This and many reasons are why the Daily Graphic fully supports the call by the Deputy Minister of Lands and Natural Resources in charge of Mining, Mr George Mireku Duker, to traditional leaders in the mining communities to help the government protect water bodies by stopping people from mining in them.
We believe that the traditional authorities will be helping their communities and humanity if they jealously guard our rivers from wanton destruction by way of ‘galamsey’.
We find it appalling that some chiefs sit aloof and watch the wanton destruction of water bodies by small-scale miners just because they, the custodians of our lands and rivers, have been compromised.
The Daily Graphic believes that if we begin to surcharge chiefs and leaders in areas where any of our interconnected rivers and streams have been destroyed through human activities, they will sit up and see the protection of our natural resources, including water bodies within their jurisdictions, as their sacred duty to the country.

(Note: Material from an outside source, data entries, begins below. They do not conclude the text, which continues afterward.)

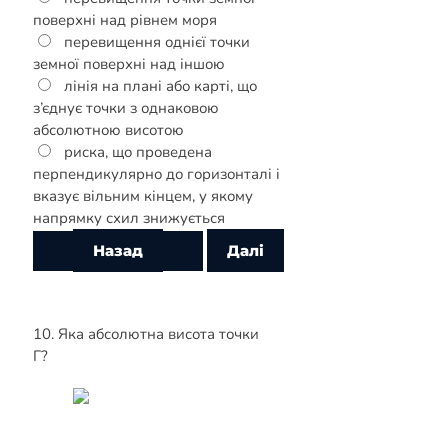
поверхні над рівнем моря
перевищення однієї точки
земної поверхні над іншою
лінія на плані або карті, що
з’єднує точки з однаковою
абсолютною висотою
риска, що проведена
перпендикулярно до горизонталі і
вказує вільним кінцем, у якому
напрямку схил знижується
10. Яка абсолютна висота точки
Г?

Aside from the leaders, it is incumbent on all citizens to see to the preservation of our water bodies, because if we allow our water sources to be destroyed, we will be killed by thirst.

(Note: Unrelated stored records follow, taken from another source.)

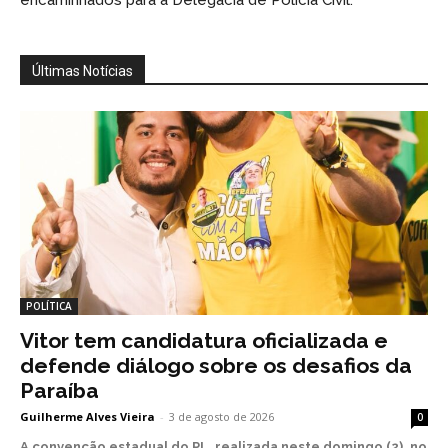
Últimas Notícias
POLÍTICA
Vitor tem candidatura oficializada e
defende diálogo sobre os desafios da
Paraíba
Guilherme Alves Vieira
-
3 de agosto de 2026
0
A convenção estadual do PL, realizada neste domingo (2), no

Already, climate change is taking its toll on our environment and so intentionally polluting our water bodies and destroying trees meant to shield water from evaporation amounts to hastening the effects of the global phenomenon.
The call, therefore, by the Minister of Lands and Natural Resources, Samuel Abu Jinapor, on the youth and young leaders to own the fight against climate change by proffering innovative solutions is in the right direction.
Indeed, as Mr Jinapor told the youth at the Young Professionals and Youth Coalition Youth Climate Summit 2022 in Accra on April 1, being at the forefront of this year’s Green Ghana Day on June 20 to plant 20 million trees would be a worthy contribution towards the fight against climate change.
The youth are the future of every country and their involvement in fighting the climate change menace will definitely ensure that we have a sustained fight to reverse the impact of climate change, which is urgent, inclusive and comprehensive in ways that strengthen the resilience of our ecosystem.
As the West Africa Senior Advisor for Climate Change and Natural Resources at the British High Commission in Accra, Dr Julian Wright, said at the summit, the future of dealing with climate change is with the youth and we must do all we can to rope them in.